Decimator effect on wide sense stationary input

Question

I've seen that the output of a decimator when a WSS process is passed through remains WSS. I am not able to immediately see why this is. What is a good explanation of why the signal maintains stationarity?

Answer 1

The decimator by integer $M$ can be shown to be the following block:

$$ x[n] \longrightarrow \boxed{ \downarrow M } \longrightarrow y[n] = x[Mn] $$

Assuming that the input $x[n]$ is WSS it has the ACS as $$ r_x[k] = E\{ x[n] x^*[n+k] \} $$

Then the output autocorrelation can be defined as: $$ r_y[n,n+k] = E\{ y[n] y^*[n+k] \} = E\{ x[Mn] x^*[Mn+Mk] \} = r_x[Mk]$$

as can be seen, the output auto-correlation $r_y[n,n+k] = r_y[k] = r_x[Mk]$ also depends on the lag $k$ and therefore we can conclude that $y[n]$ is also WSS.

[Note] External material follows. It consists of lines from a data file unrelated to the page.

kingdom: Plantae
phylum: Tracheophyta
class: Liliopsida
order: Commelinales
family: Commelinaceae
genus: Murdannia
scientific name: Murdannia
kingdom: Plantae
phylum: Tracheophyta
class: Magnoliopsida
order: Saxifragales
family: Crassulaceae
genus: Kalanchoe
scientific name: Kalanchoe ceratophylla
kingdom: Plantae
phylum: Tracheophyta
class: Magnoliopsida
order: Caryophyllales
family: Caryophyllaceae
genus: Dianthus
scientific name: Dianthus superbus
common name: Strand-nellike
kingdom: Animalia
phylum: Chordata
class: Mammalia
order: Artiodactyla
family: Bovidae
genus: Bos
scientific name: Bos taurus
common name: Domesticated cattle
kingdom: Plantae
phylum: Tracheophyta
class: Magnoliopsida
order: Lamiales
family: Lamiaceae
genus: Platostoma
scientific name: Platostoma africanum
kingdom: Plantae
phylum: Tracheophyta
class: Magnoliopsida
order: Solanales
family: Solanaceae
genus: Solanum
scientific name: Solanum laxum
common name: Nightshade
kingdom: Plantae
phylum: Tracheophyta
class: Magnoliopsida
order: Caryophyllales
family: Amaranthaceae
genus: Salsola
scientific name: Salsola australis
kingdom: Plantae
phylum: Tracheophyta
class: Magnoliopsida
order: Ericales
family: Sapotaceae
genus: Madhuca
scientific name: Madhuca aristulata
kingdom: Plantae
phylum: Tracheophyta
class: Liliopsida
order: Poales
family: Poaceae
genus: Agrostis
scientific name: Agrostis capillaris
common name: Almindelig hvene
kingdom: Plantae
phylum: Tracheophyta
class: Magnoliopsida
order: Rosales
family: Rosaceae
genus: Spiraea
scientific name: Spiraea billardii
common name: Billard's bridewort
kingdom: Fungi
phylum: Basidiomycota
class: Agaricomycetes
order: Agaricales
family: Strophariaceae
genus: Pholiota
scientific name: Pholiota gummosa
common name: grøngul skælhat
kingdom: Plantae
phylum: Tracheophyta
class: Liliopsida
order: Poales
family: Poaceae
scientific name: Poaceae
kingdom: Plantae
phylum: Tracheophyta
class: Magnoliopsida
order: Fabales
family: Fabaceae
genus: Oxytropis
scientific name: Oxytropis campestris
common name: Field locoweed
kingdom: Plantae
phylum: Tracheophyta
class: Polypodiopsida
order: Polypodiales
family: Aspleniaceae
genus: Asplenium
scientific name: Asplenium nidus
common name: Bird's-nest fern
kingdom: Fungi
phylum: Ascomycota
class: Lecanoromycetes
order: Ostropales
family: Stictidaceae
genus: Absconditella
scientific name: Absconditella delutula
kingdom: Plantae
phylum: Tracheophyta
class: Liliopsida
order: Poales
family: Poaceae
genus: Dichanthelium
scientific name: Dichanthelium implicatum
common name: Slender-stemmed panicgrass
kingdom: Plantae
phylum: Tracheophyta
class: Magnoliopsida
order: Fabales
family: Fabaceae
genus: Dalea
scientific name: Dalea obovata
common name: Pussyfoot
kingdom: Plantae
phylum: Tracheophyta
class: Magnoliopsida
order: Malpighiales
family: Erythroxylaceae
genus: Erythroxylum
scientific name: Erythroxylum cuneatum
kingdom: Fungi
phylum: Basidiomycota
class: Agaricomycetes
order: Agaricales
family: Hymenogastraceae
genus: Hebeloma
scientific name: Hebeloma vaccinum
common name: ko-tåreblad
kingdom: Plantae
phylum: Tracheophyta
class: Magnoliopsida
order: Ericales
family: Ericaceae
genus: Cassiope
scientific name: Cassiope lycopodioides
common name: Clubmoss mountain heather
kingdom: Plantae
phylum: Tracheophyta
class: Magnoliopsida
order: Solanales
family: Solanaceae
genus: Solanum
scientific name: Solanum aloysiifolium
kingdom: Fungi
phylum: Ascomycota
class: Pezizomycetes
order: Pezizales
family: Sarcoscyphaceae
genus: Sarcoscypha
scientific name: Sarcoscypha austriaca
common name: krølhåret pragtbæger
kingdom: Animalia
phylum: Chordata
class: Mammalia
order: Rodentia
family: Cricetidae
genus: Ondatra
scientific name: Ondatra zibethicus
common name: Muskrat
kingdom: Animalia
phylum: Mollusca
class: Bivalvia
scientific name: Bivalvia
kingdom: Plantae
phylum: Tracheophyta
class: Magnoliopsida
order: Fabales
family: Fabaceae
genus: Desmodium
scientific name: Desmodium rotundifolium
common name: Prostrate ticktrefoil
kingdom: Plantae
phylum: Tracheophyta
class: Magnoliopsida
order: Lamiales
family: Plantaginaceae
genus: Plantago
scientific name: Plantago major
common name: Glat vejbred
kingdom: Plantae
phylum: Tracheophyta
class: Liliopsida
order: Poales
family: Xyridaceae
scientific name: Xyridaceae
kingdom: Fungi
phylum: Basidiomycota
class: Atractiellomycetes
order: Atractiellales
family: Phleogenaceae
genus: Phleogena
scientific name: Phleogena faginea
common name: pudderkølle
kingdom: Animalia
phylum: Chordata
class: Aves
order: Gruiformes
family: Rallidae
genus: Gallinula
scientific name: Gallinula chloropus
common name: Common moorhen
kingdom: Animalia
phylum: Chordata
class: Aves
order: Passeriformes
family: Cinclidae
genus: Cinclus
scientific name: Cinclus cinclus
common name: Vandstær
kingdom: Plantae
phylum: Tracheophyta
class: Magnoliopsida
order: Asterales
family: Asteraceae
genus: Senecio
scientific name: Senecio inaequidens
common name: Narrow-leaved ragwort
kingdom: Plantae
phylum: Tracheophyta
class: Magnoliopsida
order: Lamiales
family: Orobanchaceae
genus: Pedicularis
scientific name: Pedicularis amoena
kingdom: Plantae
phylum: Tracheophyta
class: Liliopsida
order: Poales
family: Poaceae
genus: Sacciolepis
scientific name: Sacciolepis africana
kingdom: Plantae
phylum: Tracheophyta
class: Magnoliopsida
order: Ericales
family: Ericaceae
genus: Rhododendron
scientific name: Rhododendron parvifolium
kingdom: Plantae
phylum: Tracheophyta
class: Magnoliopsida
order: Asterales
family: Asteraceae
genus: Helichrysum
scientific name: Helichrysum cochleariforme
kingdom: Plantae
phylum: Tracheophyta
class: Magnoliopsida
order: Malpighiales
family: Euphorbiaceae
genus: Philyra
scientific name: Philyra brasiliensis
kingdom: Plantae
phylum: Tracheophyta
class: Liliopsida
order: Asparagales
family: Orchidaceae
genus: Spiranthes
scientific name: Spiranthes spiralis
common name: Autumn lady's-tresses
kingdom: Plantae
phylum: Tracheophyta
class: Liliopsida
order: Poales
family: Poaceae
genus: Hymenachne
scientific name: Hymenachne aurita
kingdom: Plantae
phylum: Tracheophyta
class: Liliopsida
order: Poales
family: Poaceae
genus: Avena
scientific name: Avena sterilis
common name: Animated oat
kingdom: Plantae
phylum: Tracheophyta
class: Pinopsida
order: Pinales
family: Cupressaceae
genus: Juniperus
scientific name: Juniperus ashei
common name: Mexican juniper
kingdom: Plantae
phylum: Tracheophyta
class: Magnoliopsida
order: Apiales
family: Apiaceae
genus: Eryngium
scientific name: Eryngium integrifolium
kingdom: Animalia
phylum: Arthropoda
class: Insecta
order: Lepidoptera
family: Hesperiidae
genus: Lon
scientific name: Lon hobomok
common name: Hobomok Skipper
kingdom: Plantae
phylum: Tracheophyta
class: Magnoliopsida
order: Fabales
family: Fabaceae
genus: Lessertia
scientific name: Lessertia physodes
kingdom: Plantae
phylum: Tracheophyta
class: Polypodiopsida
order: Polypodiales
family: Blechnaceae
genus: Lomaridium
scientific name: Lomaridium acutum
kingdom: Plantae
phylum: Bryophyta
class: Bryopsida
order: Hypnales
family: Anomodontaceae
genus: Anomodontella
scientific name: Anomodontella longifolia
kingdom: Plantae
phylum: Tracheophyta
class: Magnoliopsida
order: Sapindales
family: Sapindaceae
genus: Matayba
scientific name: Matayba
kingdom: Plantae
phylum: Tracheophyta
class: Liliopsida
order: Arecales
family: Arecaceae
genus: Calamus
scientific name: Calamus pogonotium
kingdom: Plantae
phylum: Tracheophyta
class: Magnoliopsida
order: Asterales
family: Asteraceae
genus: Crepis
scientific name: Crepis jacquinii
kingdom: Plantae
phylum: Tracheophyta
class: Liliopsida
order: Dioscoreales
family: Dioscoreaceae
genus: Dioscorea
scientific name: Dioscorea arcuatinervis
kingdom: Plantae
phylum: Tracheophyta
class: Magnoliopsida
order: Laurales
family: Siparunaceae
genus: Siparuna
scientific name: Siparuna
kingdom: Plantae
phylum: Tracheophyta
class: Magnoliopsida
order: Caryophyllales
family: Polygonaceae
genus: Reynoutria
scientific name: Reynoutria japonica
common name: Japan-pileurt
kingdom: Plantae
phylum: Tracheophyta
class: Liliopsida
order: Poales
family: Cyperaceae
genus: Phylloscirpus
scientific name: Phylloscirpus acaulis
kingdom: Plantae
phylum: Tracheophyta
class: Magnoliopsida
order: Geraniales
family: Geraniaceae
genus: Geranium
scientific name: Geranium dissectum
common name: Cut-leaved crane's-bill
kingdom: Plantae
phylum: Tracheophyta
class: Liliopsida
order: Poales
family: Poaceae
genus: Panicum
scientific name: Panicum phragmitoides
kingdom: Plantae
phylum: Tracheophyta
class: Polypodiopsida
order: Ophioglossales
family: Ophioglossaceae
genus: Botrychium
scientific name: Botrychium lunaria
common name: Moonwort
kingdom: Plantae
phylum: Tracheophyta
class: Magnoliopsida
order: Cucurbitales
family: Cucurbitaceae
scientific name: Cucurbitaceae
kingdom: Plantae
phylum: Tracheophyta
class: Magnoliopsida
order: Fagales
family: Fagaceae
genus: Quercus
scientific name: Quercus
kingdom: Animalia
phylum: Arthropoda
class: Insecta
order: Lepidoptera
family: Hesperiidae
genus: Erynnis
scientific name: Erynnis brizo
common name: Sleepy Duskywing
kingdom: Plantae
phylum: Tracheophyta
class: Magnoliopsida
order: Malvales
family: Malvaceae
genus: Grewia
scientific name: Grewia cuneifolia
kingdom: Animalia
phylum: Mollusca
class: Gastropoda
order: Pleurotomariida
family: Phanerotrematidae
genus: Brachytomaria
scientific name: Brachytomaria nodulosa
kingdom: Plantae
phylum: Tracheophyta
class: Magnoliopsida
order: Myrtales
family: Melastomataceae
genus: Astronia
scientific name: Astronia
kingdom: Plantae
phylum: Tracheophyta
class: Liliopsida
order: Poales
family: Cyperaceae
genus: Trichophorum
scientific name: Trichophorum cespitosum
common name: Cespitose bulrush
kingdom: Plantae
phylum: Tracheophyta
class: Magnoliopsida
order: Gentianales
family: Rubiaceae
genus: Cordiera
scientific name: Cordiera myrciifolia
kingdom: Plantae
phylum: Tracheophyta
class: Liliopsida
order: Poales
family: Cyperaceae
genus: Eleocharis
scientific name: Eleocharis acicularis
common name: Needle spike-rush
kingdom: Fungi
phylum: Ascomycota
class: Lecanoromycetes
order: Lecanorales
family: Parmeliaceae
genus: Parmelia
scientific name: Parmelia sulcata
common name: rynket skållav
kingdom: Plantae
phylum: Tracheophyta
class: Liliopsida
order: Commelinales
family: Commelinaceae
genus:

(of course the mean of $y[n]$ is also independent of time $n$.)

Answer 2

just a WSS signal $x[n]$ passed through an $M$-fold decimator (a multirate signal processing block where $M=2$, used in fractional rate conversion), no filter follows the decimator. So $y[n] = x[Mn]$

WSS means that the autocorrelation function only depends on the distance between the points (and that the mean and variance are time-independent); i.e. the general

$$r_{xx}(t_1, t_2) = E\left\{(x(t_1)-\mu_{t_1})(x(t_2)-\mu_{t_2})^*\right\}$$

collapses to $$r_{xx}(t_1, t_1-\tau) = r_{xx}(\tau)\text.$$

For your discrete-time case:

$$r_{xx}[n_1, t_2] = E\left\{(x[n_1]-\mu_{n_1})(x[n_2]-\mu_{n_2})^*\right\}$$

collapses to $$r_{xx}[n_1, n_1-l] = r_{xx}[l]\text.$$

Now, your $M$ is just a specific $l$; after decimation, you just have scaled that $\tilde l = \frac{l}M$. But that doesn't change the autocorrelation property.